#### TASK DETAILS
Reproduce the data word for word, starting at the line containing "Description" and continuing through the final line, both ends included. Omit the pictures from your answer.

#### RECORDS TO PROCESS
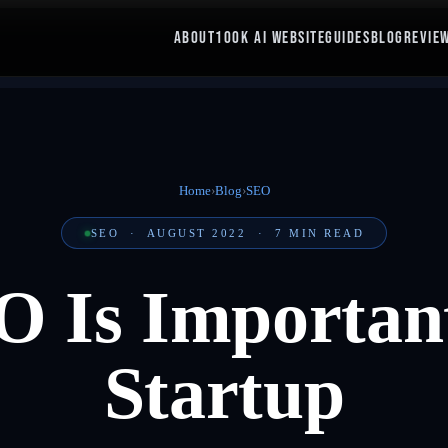
ABOUT
100K AI WEBSITE
GUIDES
BLOG
REVIE
Home
›
Blog
›
SEO
SEO
·
AUGUST 2022
·
7
MIN READ
 Is Important
Startup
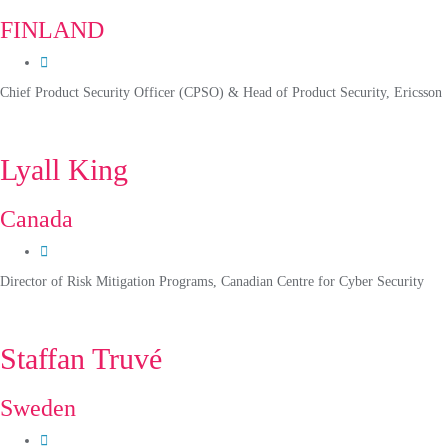
FINLAND
Chief Product Security Officer (CPSO) & Head of Product Security, Ericsson
Lyall King
Canada
Director of Risk Mitigation Programs, Canadian Centre for Cyber Security
Staffan Truvé
Sweden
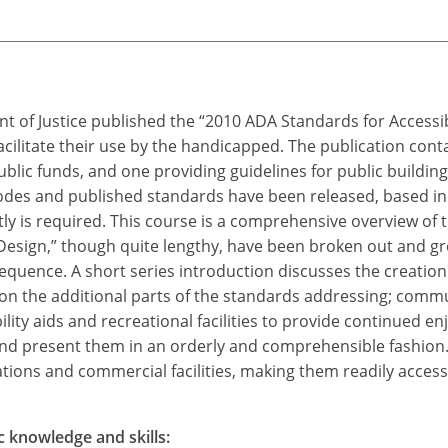
t of Justice published the “2010 ADA Standards for Accessi
cilitate their use by the handicapped. The publication cont
 public funds, and one providing guidelines for public building
des and published standards have been released, based in 
y is required. This course is a comprehensive overview of th
Design,” though quite lengthy, have been broken out and gr
equence. A short series introduction discusses the creation 
 on the additional parts of the standards addressing; commu
ility aids and recreational facilities to provide continued
nd present them in an orderly and comprehensible fashion. H
ions and commercial facilities, making them readily accessib
c knowledge and skills:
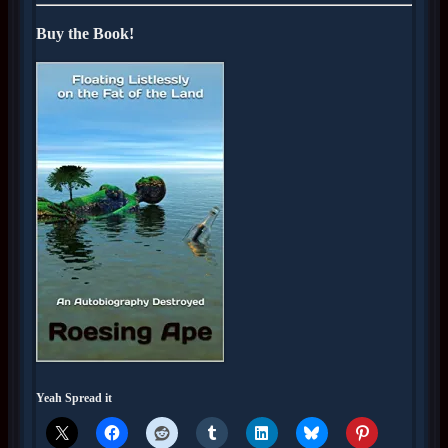
Buy the Book!
Yeah Spread it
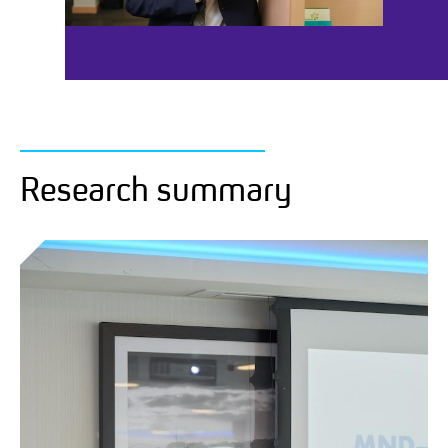
Research summary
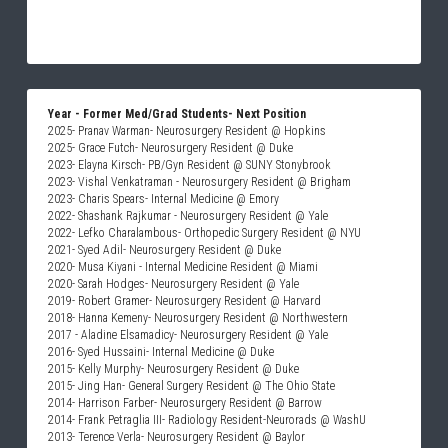
Year - Former Med/Grad Students- Next Position
2025- Pranav Warman- Neurosurgery Resident @ Hopkins 
2025- Grace Futch- Neurosurgery Resident @ Duke
2023- Elayna Kirsch- PB/Gyn Resident @ SUNY Stonybrook
2023- Vishal Venkatraman - Neurosurgery Resident @ Brigham
2023- Charis Spears- Internal Medicine @ Emory 
2022- Shashank Rajkumar - Neurosurgery Resident @ Yale 
2022- Lefko Charalambous- Orthopedic Surgery Resident @ NYU
2021- Syed Adil- Neurosurgery Resident @ Duke
2020- Musa Kiyani - Internal Medicine Resident @ Miami
2020- Sarah Hodges- Neurosurgery Resident @ Yale
2019- Robert Gramer- Neurosurgery Resident @ Harvard
2018- Hanna Kemeny- Neurosurgery Resident @ Northwestern
2017 - Aladine Elsamadicy- Neurosurgery Resident @ Yale
2016- Syed Hussaini- Internal Medicine @ Duke
2015- Kelly Murphy- Neurosurgery Resident @ Duke
2015- Jing Han- General Surgery Resident @ The Ohio State
2014- Harrison Farber- Neurosurgery Resident @ Barrow
2014- Frank Petraglia III- Radiology Resident-Neurorads @ WashU
2013- Terence Verla- Neurosurgery Resident @ Baylor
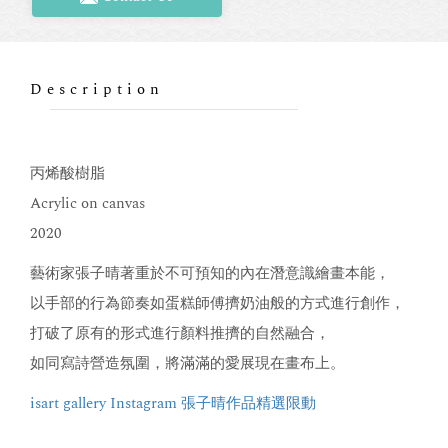
Description
丙烯酸樹脂
Acrylic on canvas
2020
藝術家張子晴著重於不可預知的內在潛意識繪畫本能，
以手部的行為節奏如蛋糕師傅擠奶油般的方式進行創作，
打破了原有的形式進行顏料推擠的自然融合，
如同寫詩營造氛圍，將滿滿的愛展現在畫布上。
isart gallery Instagram 張子晴作品精選限動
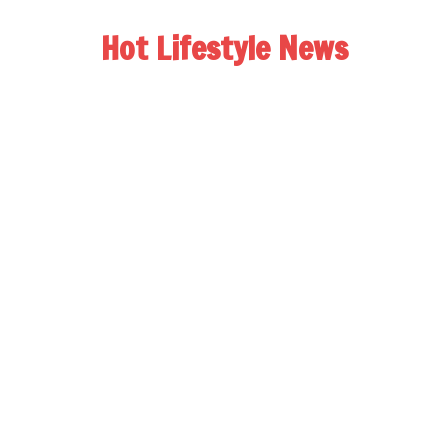
Hot Lifestyle News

#### EXERCISE OUTPUT
Description
丙烯酸樹脂
Acrylic on canvas
2020
藝術家張子晴著重於不可預知的內在潛意識繪畫本能，
以手部的行為節奏如蛋糕師傅擠奶油般的方式進行創作，
打破了原有的形式進行顏料推擠的自然融合，
如同寫詩營造氛圍，將滿滿的愛展現在畫布上。
isart gallery Instagram 張子晴作品精選限動
Hot Lifestyle News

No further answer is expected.